Fritz got out of the car, and walked to the window. His feet crunched on the small parking space. Grass had grown over cobblestones so brittle that they had broken into tiny rocks. Still Zehrt did not look up. He was intent on the corpse in front of him, a beefy, balding man with a tattoo on his right forearm. Zehrt was examining the tattoo when Fritz rapped on the window.

Zehrt looked up slowly, as if people knocked on his window every night. He shook his head when he saw Fritz, but Fritz knocked again. Finally Zehrt set his tools down, pulled off his gloves, and came to the window. He yanked it open. The odours of formaldehyde and death surrounded him.

‘I am in the middle of work,’ he snapped.

‘I have a few questions. It will only take a moment.’

‘I don’t have a moment,’ Zehrt said.

‘Looks like you have a Communist on the table.’

‘I don’t know what he is. He was knifed in the English Garden, but the wounds seem superficial. I am beginning to wonder if his heart went with the fear and shock.’

Fritz shrugged. ‘If anyone could tell it would be you.’

Zehrt stared at him. ‘You aren’t going to go away, are you?’

Fritz shook his head.

‘All right, then. Come in.’ He closed the window so quickly that Fritz had to step away from it. Fritz went to the wide wooden door in the back. The bolts clicked as Zehrt unlocked the door, and pulled Fritz inside. Then he slammed the door shut.

‘I didn’t want to be seen talking to you,’ Zehrt said. The odour of formaldehyde was so strong it almost made Fritz sneeze.

‘Do you work for the NSDAP now?’

‘No,’ Zehrt said. The light from the examining room filtered into this small hallway. Tables and cabinets lined the walls. Zehrt had not turned on any other lights.

‘Then they have something on you. Tell me, Gerhart. I will get them away from you.’

Zehrt shook his head. ‘It is not worth the Kripo’s time. Just ask your question and get out.’
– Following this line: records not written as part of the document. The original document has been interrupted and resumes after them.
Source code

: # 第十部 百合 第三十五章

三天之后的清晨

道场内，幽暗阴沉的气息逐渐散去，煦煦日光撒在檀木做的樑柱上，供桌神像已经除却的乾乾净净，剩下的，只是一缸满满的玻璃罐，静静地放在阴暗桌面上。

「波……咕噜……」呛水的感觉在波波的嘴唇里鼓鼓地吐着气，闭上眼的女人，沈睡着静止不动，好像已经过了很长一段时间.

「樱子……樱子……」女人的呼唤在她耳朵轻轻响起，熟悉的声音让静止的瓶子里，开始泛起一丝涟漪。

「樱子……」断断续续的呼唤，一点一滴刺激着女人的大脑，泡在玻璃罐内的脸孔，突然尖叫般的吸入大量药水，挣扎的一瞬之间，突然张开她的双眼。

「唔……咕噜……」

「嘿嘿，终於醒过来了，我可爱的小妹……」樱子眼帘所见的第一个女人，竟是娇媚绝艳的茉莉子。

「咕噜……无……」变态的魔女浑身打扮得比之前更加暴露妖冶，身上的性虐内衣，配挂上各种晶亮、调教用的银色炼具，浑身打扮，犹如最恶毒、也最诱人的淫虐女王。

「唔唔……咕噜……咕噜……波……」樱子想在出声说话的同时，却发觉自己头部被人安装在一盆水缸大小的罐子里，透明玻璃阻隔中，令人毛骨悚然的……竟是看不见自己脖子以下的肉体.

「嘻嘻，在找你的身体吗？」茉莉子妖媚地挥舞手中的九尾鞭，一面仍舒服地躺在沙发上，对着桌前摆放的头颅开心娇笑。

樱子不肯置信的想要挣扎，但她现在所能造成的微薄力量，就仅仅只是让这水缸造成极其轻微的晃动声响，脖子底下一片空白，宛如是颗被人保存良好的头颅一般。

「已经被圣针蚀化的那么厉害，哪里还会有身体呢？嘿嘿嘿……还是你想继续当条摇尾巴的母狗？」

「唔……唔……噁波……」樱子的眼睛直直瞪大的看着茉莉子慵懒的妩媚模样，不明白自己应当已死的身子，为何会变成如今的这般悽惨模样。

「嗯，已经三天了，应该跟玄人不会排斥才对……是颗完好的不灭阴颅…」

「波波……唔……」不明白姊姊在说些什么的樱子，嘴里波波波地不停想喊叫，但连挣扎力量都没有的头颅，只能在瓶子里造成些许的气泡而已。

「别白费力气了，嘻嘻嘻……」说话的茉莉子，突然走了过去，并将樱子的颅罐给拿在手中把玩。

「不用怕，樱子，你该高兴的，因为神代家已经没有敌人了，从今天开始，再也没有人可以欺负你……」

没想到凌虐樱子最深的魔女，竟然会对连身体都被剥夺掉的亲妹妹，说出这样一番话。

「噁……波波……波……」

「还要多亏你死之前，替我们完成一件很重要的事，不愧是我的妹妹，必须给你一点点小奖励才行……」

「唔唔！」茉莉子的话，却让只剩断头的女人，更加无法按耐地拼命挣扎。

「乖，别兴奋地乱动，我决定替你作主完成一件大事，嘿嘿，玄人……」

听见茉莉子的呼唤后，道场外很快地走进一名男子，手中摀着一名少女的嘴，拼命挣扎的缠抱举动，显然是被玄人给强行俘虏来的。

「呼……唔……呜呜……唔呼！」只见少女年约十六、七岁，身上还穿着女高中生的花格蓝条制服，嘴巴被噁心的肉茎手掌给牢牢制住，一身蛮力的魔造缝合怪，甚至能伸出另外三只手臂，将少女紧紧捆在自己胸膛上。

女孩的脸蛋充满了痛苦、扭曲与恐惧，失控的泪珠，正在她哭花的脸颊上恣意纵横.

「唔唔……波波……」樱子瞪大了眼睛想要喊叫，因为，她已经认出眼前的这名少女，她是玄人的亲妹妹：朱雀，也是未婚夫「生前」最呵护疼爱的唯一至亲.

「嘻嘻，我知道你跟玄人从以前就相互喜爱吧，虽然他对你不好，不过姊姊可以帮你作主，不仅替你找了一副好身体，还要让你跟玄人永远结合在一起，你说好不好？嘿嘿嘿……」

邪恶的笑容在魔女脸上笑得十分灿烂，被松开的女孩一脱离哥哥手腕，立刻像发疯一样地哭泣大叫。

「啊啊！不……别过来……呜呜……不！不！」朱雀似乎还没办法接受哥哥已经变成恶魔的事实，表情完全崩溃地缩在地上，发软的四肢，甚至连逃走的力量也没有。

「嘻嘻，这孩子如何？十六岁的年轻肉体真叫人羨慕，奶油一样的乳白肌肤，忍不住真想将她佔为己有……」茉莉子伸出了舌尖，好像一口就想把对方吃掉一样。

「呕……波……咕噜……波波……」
‘Two questions,’ Fritz said. He was not willing to let the blackmail go, but it could wait until a later time. ‘First, when did you see Geli Raubal’s body?’

Zehrt let out a small breath of air. The girl’s name seemed to diminish him. ‘I am not supposed to talk about the girl.’
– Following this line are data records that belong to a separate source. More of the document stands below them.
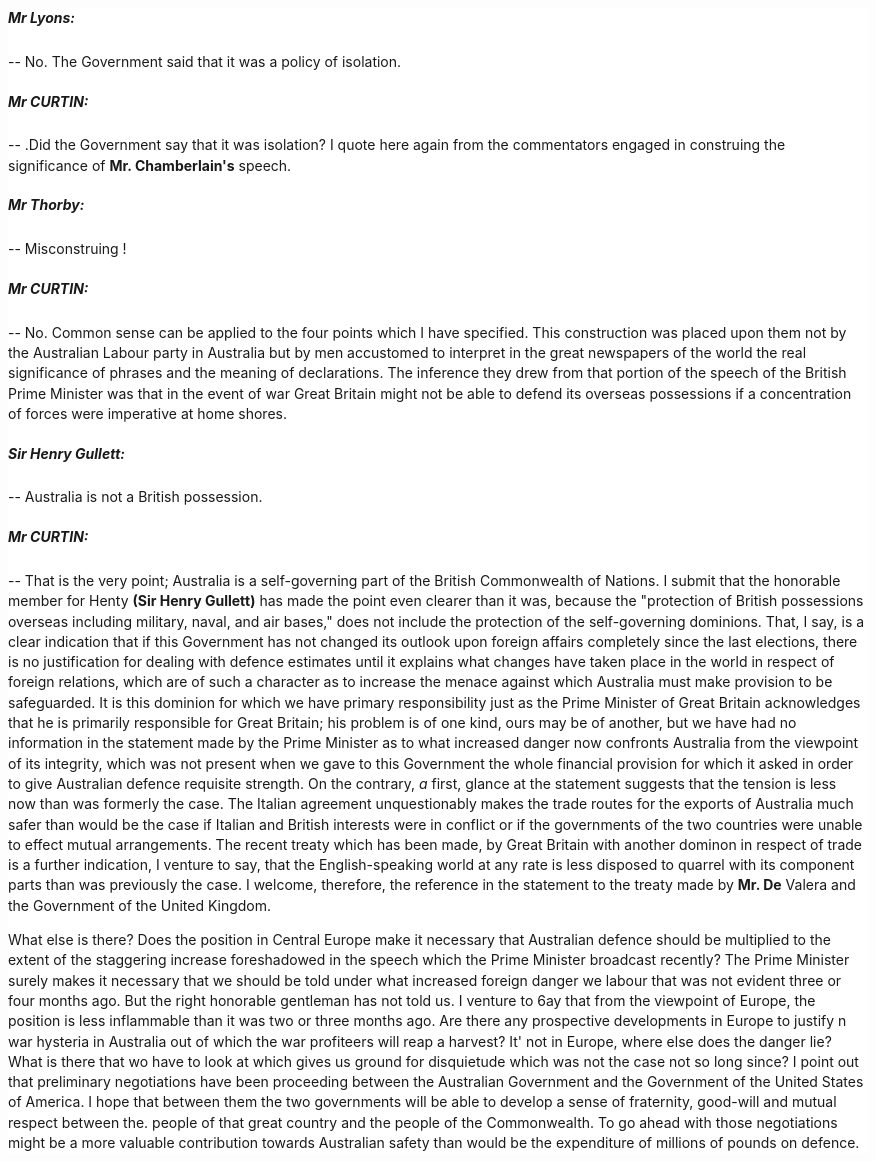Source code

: ##### Mr Lyons:

-- No. The Government said that it was a policy of isolation. 

##### Mr CURTIN:

-- .Did the Government say that it was isolation? I quote here again from the commentators engaged in construing the significance of  **Mr. Chamberlain's**  speech. 

##### Mr Thorby:

-- Misconstruing ! 

##### Mr CURTIN:

-- No. Common sense can be applied to the four points which I have specified. This construction was placed upon them not by the Australian Labour party in Australia but by men accustomed to interpret in the great newspapers of the world the real significance of phrases and the meaning of declarations. The inference they drew from that portion of the speech of the British Prime Minister was that in the event of war Great Britain might not be able to defend its overseas possessions if a concentration of forces were imperative at home shores. 

##### Sir Henry Gullett:

-- Australia is not a British possession. 

##### Mr CURTIN:

-- That is the very point; Australia is a self-governing part of the British Commonwealth of Nations. I submit that the honorable member for Henty  **(Sir Henry Gullett)**  has made the point even clearer than it was, because the "protection of British possessions overseas including military, naval, and air bases," does not include the protection of the self-governing dominions. That, I say, is a clear indication that if this Government has not changed its outlook upon foreign affairs completely since the last elections, there is no justification for dealing with defence estimates until it explains what changes have taken place in the world in respect of foreign relations, which are of such a character as to increase the menace against which Australia must make provision to be safeguarded. It is this dominion for which we have primary responsibility just as the Prime Minister of Great Britain acknowledges that he is primarily responsible for Great Britain; his problem is of one kind, ours may be of another, but we have had no information in the statement made by the Prime Minister as to what increased danger now confronts Australia from the viewpoint of its integrity, which was not present when we gave to this Government the whole financial provision for which it asked in order to give Australian defence requisite strength. On the contrary,  *a*  first, glance at the statement suggests that the tension is less now than was formerly the case. The Italian agreement unquestionably makes the trade routes for the exports of Australia much safer than would be the case if Italian and British interests were in conflict or if the governments of the two countries were unable to effect mutual arrangements. The recent treaty which has been made, by Great Britain with another  dominon  in respect of trade is a further indication, I venture to say, that the English-speaking world at any rate is less disposed to quarrel with its component parts than was previously the case. I welcome, therefore, the reference in the statement to the treaty made by  **Mr. De**  Valera and the Government of the United Kingdom. 

What else is there? Does the position in Central Europe make it necessary that Australian defence should be multiplied to the extent of the staggering increase foreshadowed in the speech which the Prime Minister broadcast recently? The Prime Minister surely makes it necessary that we should be told under what increased foreign danger we labour that was not evident three or four months ago. But the right honorable gentleman has not told us. I venture to 6ay that from the viewpoint of Europe, the position is less inflammable than it was two or three months ago. Are there any prospective developments in Europe to justify n war hysteria in Australia out of which the war profiteers will reap a harvest? It'  not  in Europe, where else does the danger lie? What is there that wo have to look at which gives us ground for disquietude which was not the case not so  long  since? I point out that preliminary negotiations have been proceeding between the Australian Government and the Government of the United States of America. I hope that between them the two governments will be able to develop a sense of fraternity,  good-will  and mutual respect between the. people of that great country and the people of the Commonwealth. To go ahead with those negotiations might be a more valuable contribution towards Australian safety than would be the expenditure of millions of pounds on defence.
‘Police reasons or NSDAP?’

‘Please, Fritz –’

‘Gerhart, I am only going to ask questions that should have been in your report, had there been one.’

‘I already told you to see the body for yourself.’
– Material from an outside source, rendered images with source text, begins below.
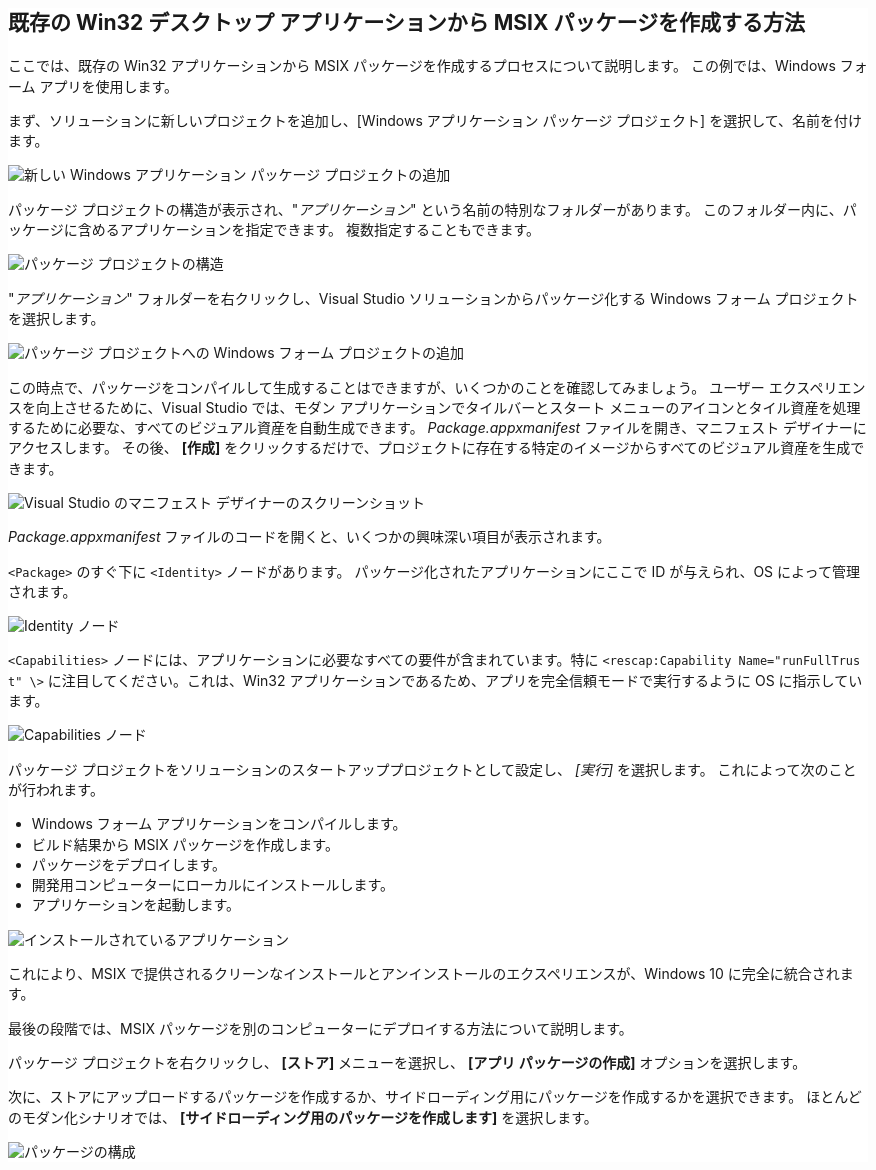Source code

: ## <a name="how-to-create-an-msix-package-from-an-existing-win32-desktop-application"></a>既存の Win32 デスクトップ アプリケーションから MSIX パッケージを作成する方法

ここでは、既存の Win32 アプリケーションから MSIX パッケージを作成するプロセスについて説明します。 この例では、Windows フォーム アプリを使用します。

まず、ソリューションに新しいプロジェクトを追加し、[Windows アプリケーション パッケージ プロジェクト] を選択して、名前を付けます。

![新しい Windows アプリケーション パッケージ プロジェクトの追加](./media/deploy-modern-applications/add-packaging-project.png)

パッケージ プロジェクトの構造が表示され、"*アプリケーション*" という名前の特別なフォルダーがあります。 このフォルダー内に、パッケージに含めるアプリケーションを指定できます。 複数指定することもできます。

![パッケージ プロジェクトの構造](./media/deploy-modern-applications/packaging-project.png)

"*アプリケーション*" フォルダーを右クリックし、Visual Studio ソリューションからパッケージ化する Windows フォーム プロジェクトを選択します。

![パッケージ プロジェクトへの Windows フォーム プロジェクトの追加](./media/deploy-modern-applications/add-winforms-project.png)

この時点で、パッケージをコンパイルして生成することはできますが、いくつかのことを確認してみましょう。 ユーザー エクスペリエンスを向上させるために、Visual Studio では、モダン アプリケーションでタイルバーとスタート メニューのアイコンとタイル資産を処理するために必要な、すべてのビジュアル資産を自動生成できます。 *Package.appxmanifest* ファイルを開き、マニフェスト デザイナーにアクセスします。 その後、 **[作成]** をクリックするだけで、プロジェクトに存在する特定のイメージからすべてのビジュアル資産を生成できます。

![Visual Studio のマニフェスト デザイナーのスクリーンショット](./media/deploy-modern-applications/manifest-designer.png)

*Package.appxmanifest* ファイルのコードを開くと、いくつかの興味深い項目が表示されます。

`<Package>` のすぐ下に `<Identity>` ノードがあります。 パッケージ化されたアプリケーションにここで ID が与えられ、OS によって管理されます。

![Identity ノード](./media/deploy-modern-applications/identity-node.png)

`<Capabilities>` ノードには、アプリケーションに必要なすべての要件が含まれています。特に `<rescap:Capability Name="runFullTrust" \>` に注目してください。これは、Win32 アプリケーションであるため、アプリを完全信頼モードで実行するように OS に指示しています。

![Capabilities ノード](./media/deploy-modern-applications/capabilities-node.png)

パッケージ プロジェクトをソリューションのスタートアッププロジェクトとして設定し、 *[実行]* を選択します。 これによって次のことが行われます。

- Windows フォーム アプリケーションをコンパイルします。
- ビルド結果から MSIX パッケージを作成します。
- パッケージをデプロイします。
- 開発用コンピューターにローカルにインストールします。
- アプリケーションを起動します。

![インストールされているアプリケーション](./media/deploy-modern-applications/our-installed-application.png)

これにより、MSIX で提供されるクリーンなインストールとアンインストールのエクスペリエンスが、Windows 10 に完全に統合されます。

最後の段階では、MSIX パッケージを別のコンピューターにデプロイする方法について説明します。

パッケージ プロジェクトを右クリックし、 **[ストア]** メニューを選択し、 **[アプリ パッケージの作成]** オプションを選択します。

次に、ストアにアップロードするパッケージを作成するか、サイドローディング用にパッケージを作成するかを選択できます。 ほとんどのモダン化シナリオでは、 **[サイドローディング用のパッケージを作成します]** を選択します。

![パッケージの構成](./media/deploy-modern-applications/configuring-packages.png)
‘And I did. I don’t want to know how she died. That’s obvious. I need to know when they brought the body to you.’

Zehrt rubbed his hands together. ‘Saturday morning, just like I told you. You were only a few hours behind them.’

Fritz nodded. He expected that Zehrt wouldn’t have been in the office if he hadn’t had a body to tend to. ‘I want to know time of death.’

‘You know I can’t pinpoint that with any kind of accuracy. And it was a cursory exam –’

‘Time of death, Gerhart. You can give me that within a few hours just by looking at a body.’

Zehrt put his hand on Fritz’s arm. Zehrt was trembling. ‘Please, my friend, go. You are angering people you shouldn’t anger.’

‘And what can they do to me? They aren’t even the party in power.’

‘They will be, though. They are second in the country right now. Please, Fritz. You don’t know these men. I do.’

Fritz shook Zehrt’s hand off him, and crossed his arms. ‘I won’t leave unless you answer my very simple question.’

Zehrt ran his hands over his bloodstained smock. He glanced at the window, then at the body on the table. ‘Friday afternoon,’ he said. ‘She died Friday afternoon.’